Pixel coordinate listings:
◆ ◆ ◆

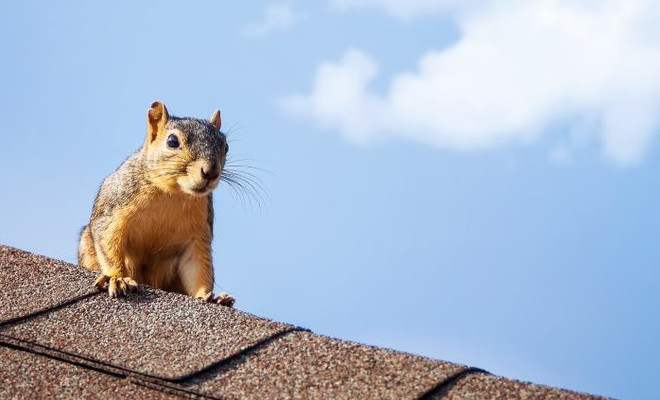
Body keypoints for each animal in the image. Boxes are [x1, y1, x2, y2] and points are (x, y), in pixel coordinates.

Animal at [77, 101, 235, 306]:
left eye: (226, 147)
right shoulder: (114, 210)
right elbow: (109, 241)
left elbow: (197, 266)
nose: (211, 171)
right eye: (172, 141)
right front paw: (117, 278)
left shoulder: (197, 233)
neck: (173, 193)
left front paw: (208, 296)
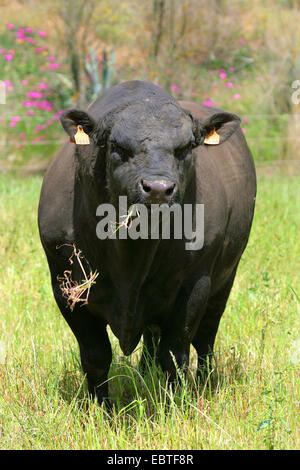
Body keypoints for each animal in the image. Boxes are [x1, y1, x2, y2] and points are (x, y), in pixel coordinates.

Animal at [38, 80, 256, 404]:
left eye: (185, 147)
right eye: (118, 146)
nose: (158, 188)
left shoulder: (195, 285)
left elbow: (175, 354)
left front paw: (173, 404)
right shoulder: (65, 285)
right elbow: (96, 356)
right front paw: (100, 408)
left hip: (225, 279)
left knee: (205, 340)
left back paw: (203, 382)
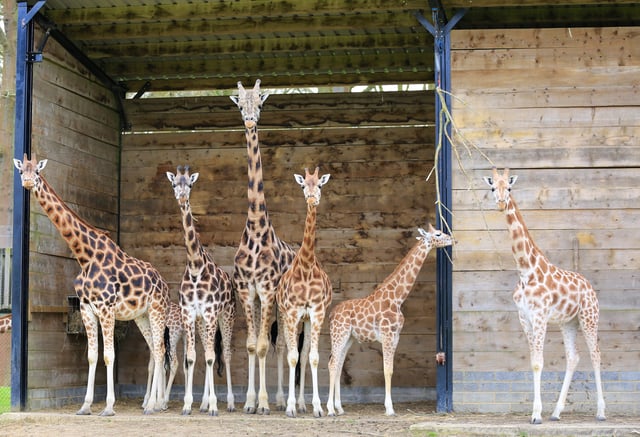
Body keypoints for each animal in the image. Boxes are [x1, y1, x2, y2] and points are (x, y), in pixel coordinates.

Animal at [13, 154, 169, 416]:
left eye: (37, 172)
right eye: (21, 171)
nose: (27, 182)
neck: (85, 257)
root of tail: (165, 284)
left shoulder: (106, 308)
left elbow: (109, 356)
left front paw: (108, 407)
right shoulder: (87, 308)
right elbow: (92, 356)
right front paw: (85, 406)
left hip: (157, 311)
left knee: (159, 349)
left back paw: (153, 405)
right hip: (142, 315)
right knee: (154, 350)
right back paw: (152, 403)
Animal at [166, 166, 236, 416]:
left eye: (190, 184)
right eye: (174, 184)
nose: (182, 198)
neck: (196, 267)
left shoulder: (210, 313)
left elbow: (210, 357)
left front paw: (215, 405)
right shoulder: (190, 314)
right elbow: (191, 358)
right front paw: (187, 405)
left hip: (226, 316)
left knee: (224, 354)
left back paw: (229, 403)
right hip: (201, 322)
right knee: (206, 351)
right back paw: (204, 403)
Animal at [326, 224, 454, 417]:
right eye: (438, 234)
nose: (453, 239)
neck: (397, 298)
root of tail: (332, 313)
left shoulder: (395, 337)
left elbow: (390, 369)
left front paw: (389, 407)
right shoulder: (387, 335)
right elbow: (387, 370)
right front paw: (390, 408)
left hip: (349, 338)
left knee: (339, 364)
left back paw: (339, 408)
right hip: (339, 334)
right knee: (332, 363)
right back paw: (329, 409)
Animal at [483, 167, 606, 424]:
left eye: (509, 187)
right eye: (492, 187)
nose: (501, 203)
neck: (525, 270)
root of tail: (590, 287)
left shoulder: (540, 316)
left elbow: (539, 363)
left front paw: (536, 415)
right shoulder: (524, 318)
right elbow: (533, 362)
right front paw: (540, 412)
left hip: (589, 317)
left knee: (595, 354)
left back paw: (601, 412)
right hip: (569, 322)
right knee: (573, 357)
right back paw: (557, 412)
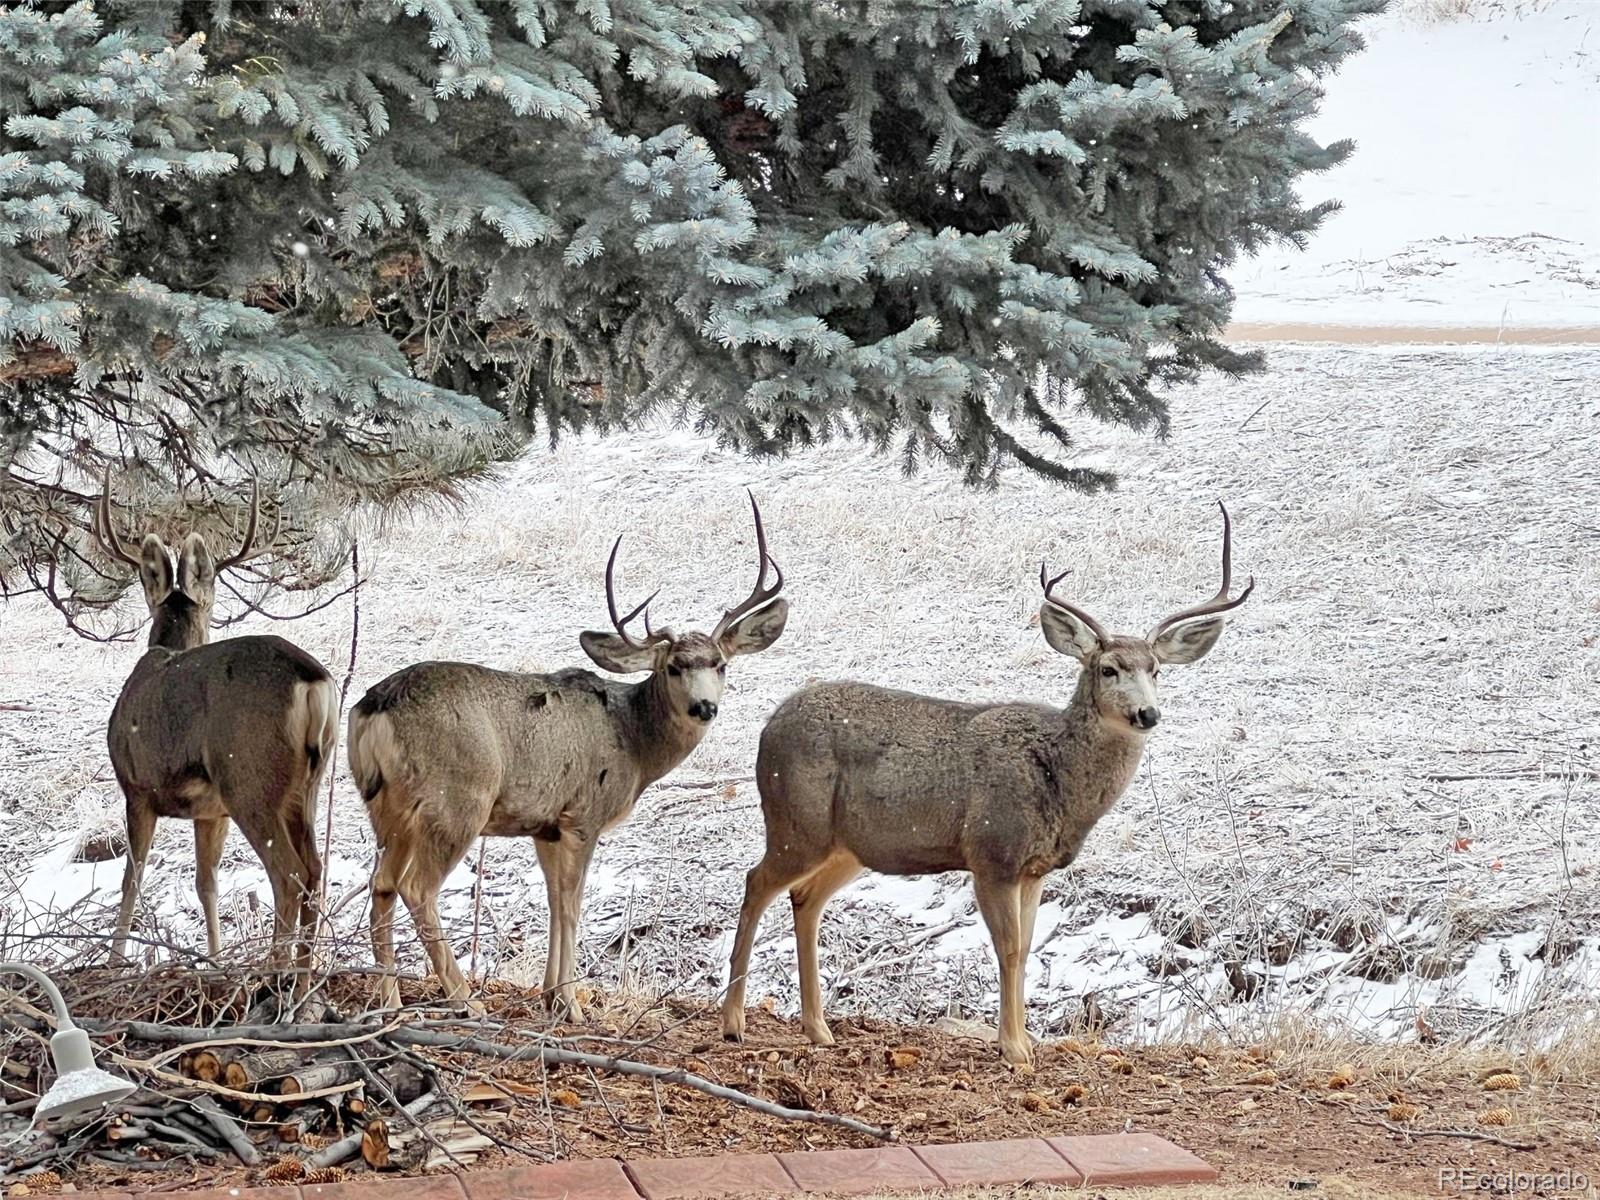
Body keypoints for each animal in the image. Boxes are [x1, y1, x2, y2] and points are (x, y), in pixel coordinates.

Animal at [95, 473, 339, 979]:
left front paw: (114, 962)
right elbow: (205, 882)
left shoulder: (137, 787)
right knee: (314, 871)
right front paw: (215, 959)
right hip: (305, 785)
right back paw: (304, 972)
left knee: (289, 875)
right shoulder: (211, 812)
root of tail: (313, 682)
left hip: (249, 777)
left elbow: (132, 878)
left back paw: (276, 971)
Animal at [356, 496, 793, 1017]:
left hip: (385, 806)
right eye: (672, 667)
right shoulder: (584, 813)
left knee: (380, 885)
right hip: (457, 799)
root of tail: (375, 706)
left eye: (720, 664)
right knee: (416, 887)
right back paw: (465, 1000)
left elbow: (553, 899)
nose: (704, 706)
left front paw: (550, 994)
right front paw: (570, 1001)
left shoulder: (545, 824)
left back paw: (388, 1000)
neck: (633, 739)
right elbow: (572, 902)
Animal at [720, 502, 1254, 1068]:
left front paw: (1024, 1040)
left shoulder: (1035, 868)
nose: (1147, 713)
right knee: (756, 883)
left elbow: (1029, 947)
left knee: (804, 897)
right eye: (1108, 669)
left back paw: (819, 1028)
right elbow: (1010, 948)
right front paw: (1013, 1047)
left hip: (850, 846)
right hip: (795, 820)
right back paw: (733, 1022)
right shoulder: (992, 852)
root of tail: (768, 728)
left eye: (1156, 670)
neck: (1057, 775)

◆ ◆ ◆

Assigned task: Give only the number of lines in the records that contain the string "nose".

Worked solution: 8